Porém, a mais realista e famosa transformação foi executada pela própria Renault, criando o celebérrimo modelo 1063. Pierre Lefaucheux “reforma” François Landon das corridas convidando-o para dirigir a equipa desportiva da Renault. Este, vai manter a cilindrada, que em 1950 já tinha sido reduzida de 760 para 748cc com ofito de competir, agora a sério, na classe até 750cc, reformulando todo o motor, donde se aproveitaria unicamente o bloco em ferro fundido, e assim conseguir quase dobrar a potência. Além do motor eram alteradas as suspensões, com quatro amortecedores traseiros, a direcção passava a ser mais directa e os travões eram de maiores dimensões. As caixas de velocidades também tinham opção: a de 3 velocidades iguais às de série, a YDRAL ou SAPRAR de 4 velocidades e a CLAUDE de 5 velocidades (o preço desta equivalia a um 1062 a estrear).

E com tudo isto havia pilotos que, tal como Rosier, Michy, Galtier, Condrillier, Michel, Estager, Féret, Sandt ou Rédélé entre outros, com certeza bem corajosos, garantiam velocidades próximas dos 160 Km/h. Não se imagina hoje opalmarés desportivo invejável conquistado, mesmo contra outros “animais” bem mais possantes: eles chamavam-se Mercedes, Ford. Ferrari, Jaguar, Porsche, etc.. Nas classificações gerais estava normalmente bem classificado (primeiro da geral em várias classificações conhecidas), e não era estranho ver uma boa meia dúzia deles nos dez primeiros lugares. Mas, quanto à classe a que pertencia era imbatível. Dos ralis às pistas, de Monte Carlo ou Mille Miglia às 24 Horas de Le Mans (1° vez que o nome Renault é inscrito nas memórias desta prova, com uma vitória da classe à média de 98,6 Km/h.; em 1952, e a média de 111Km/h, é 1° no índice energético) tudo ganhou na sua classe.

Os Especiais

Com base no 4CV, foram construídas séries limitadas de veículos com carroçarias especiais, mais ou menos luxuosas, como o Autobleu de Ghia, os cabriolets Mouette e Racing de Chapron ou o Brissoneau de Rosier, o Découvrable da própria Renault, Pichon-Parat, Duriez, Motto entre outros, ou mesmo bizarras como o Vutotal super envidracado de Labourdette ou o Splendilux da firma Esclasson. Muitos foram os que não quiseram deixar de colocar a sua assinatura no que se tornou o mais popular e carismático automóvel da Renault. Outros houve que se dedicaram à criação de variadíssimos protótipos para provas de velocidade ou ralis.

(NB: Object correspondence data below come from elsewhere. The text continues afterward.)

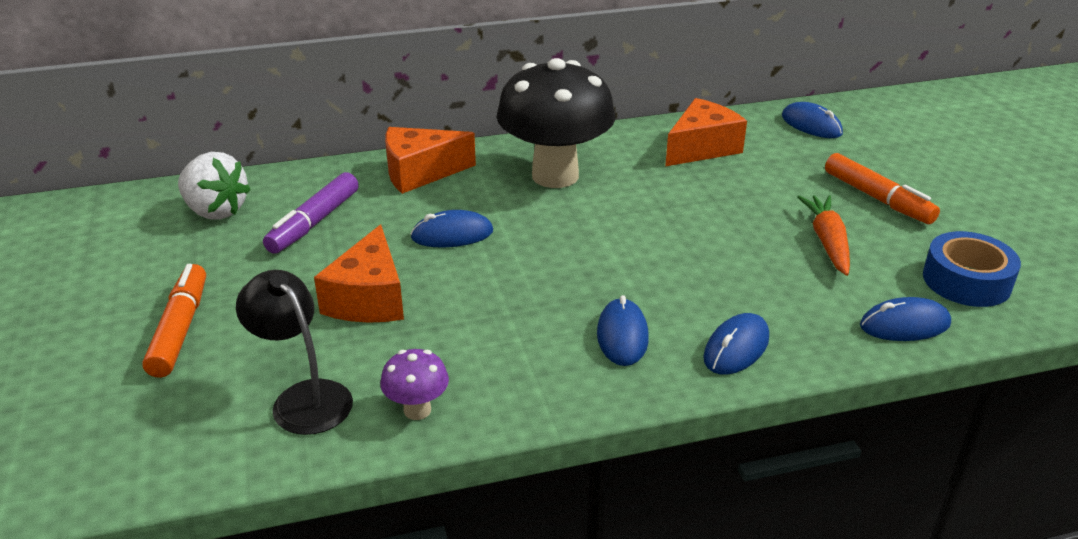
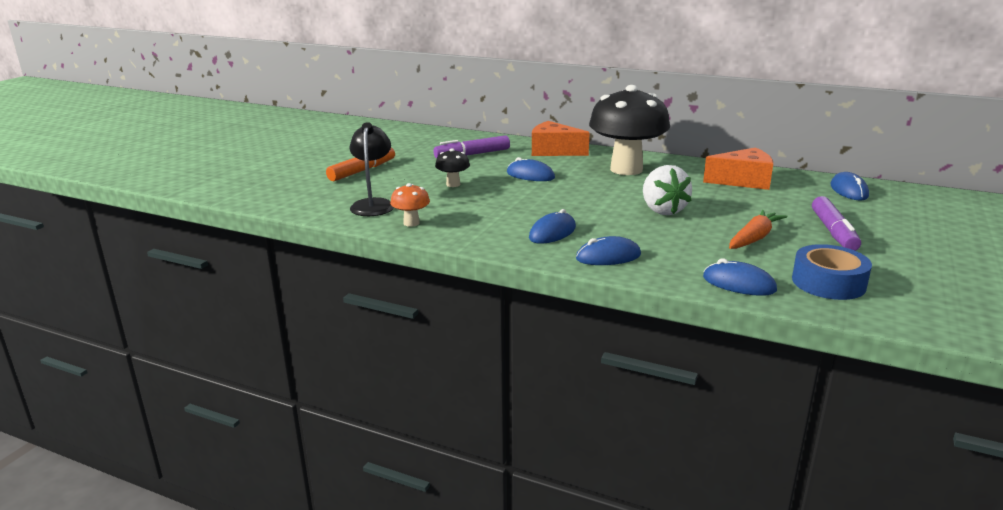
camera: 40 degrees right, 10 degrees down
white strawberry [178,152,251,220] -> white strawberry moved to [643,165,692,215]
orange cheese [314,225,404,323] -> black mushroom [435,148,470,187]
purple mushroom [380,349,449,420] -> orange mushroom [390,183,430,227]
orange marker [825,153,940,224] -> purple marker [812,196,861,251]

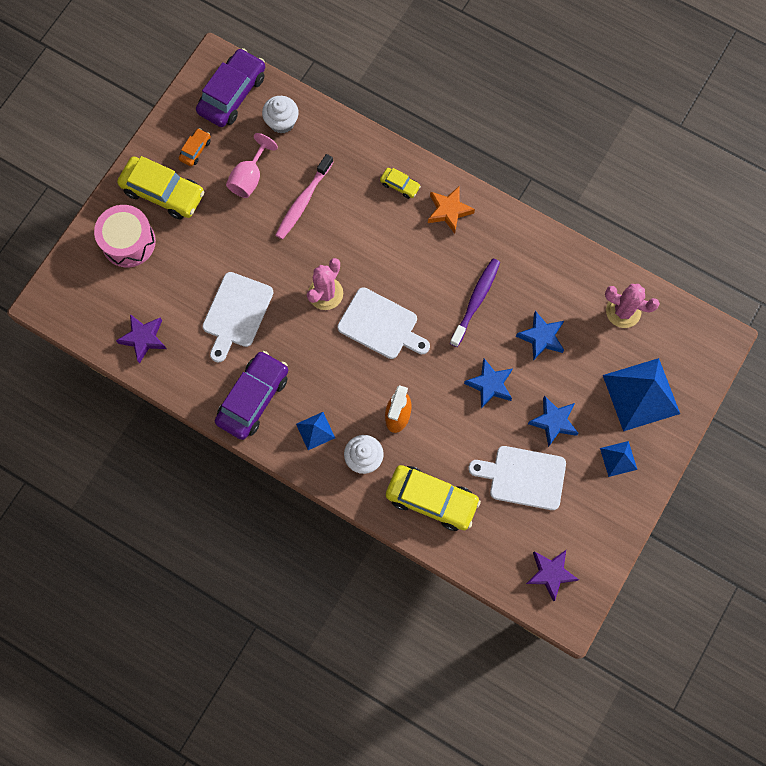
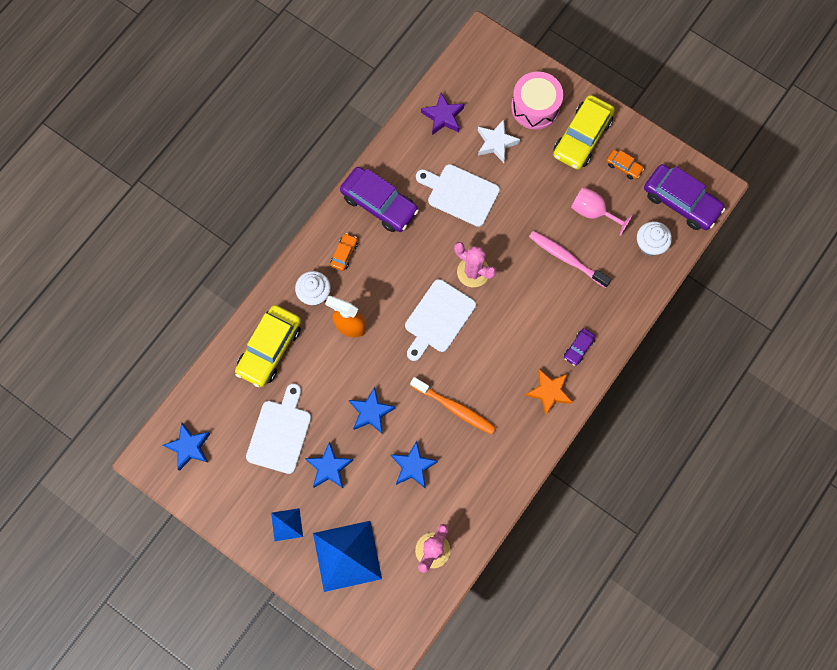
camera: 95 degrees right, 0 degrees up
blue pyramid [296,412,335,450] -> orange car [330,233,358,271]
yellow car [380,168,421,199] -> purple car [564,328,596,366]
purple toothbrush [450,259,500,347] -> orange toothbrush [410,377,496,435]
purple star [526,550,579,602] -> blue star [163,422,211,471]
none -> white star [478,119,520,163]

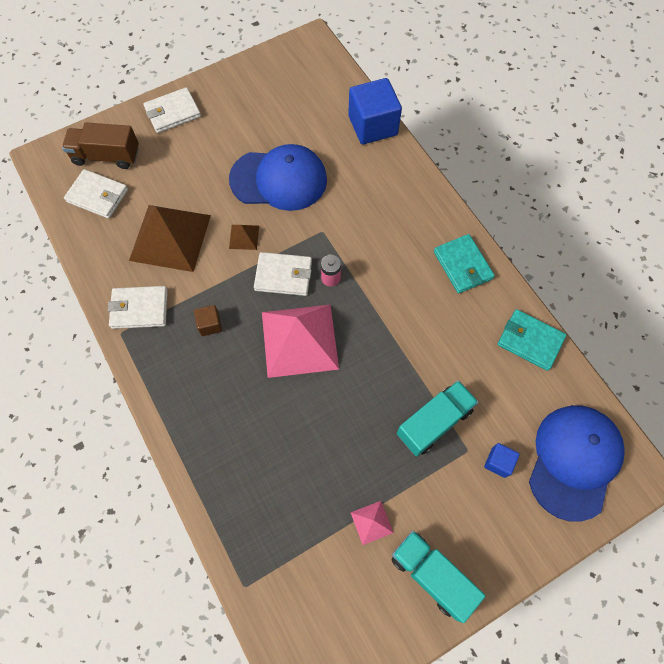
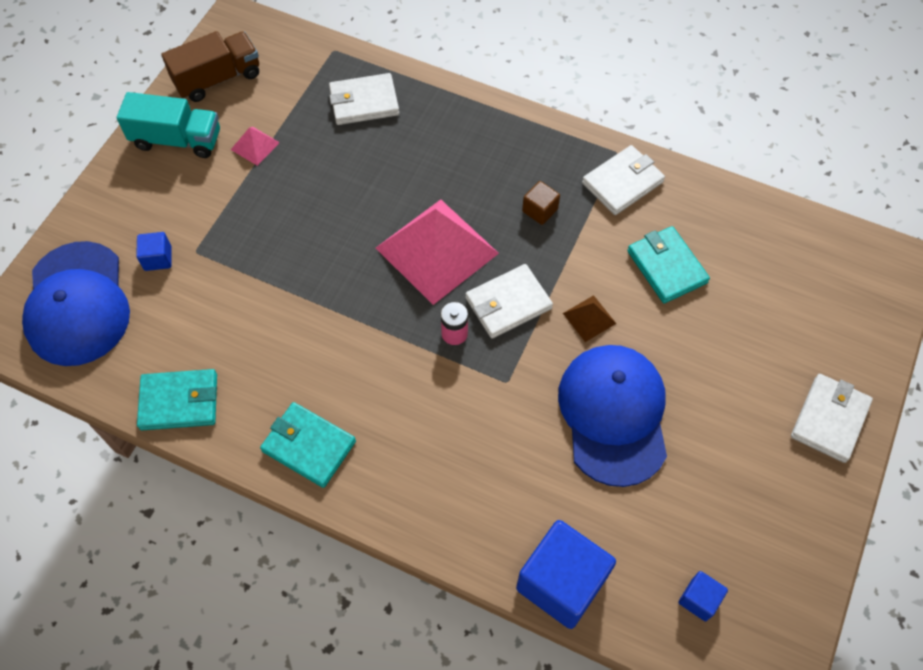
camera: 145 degrees right, 5 degrees down
brown truck [62,122,139,169] -> brown truck moved to [161,31,259,102]
white wallet [64,169,128,219] -> white wallet moved to [329,73,399,125]
brown pyramid [129,205,211,272] -> turquoise wallet [627,226,710,304]
blue cap [229,144,327,211] -> blue cap turned 120 degrees clockwise [558,345,667,487]
turquoise truck [397,380,478,456] -> none
none -> blue cube [679,571,728,621]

Nestes, contam-se os protótipos de Pierre Ferry, os VP de Verne el Pairard, os DB de René Bonnet além dos que foram construídos por particulares mais anónimos como Zink. Bizeray, Cognet, Colucci, Garzinsky, Pascal, etc, mas de todos sobressai o nome Alpine, que com o seu A106 (A para Alpine e 106 para os trés primeiros algarismos dos motores Renault 1062 e 1063 que os equipavam) criado por Jean Rédélé, com carroçaria em fibra, de Michellotie Allemano, seria o início de uma outra epopeia no mundo desportivo, que chegou à consagração de Campeão Mundial de Rallis em 1973 com o A110. Este ainda transportou uma característica do 4CV: a distância entre eixos, hereditária, mantinha-se inalterada.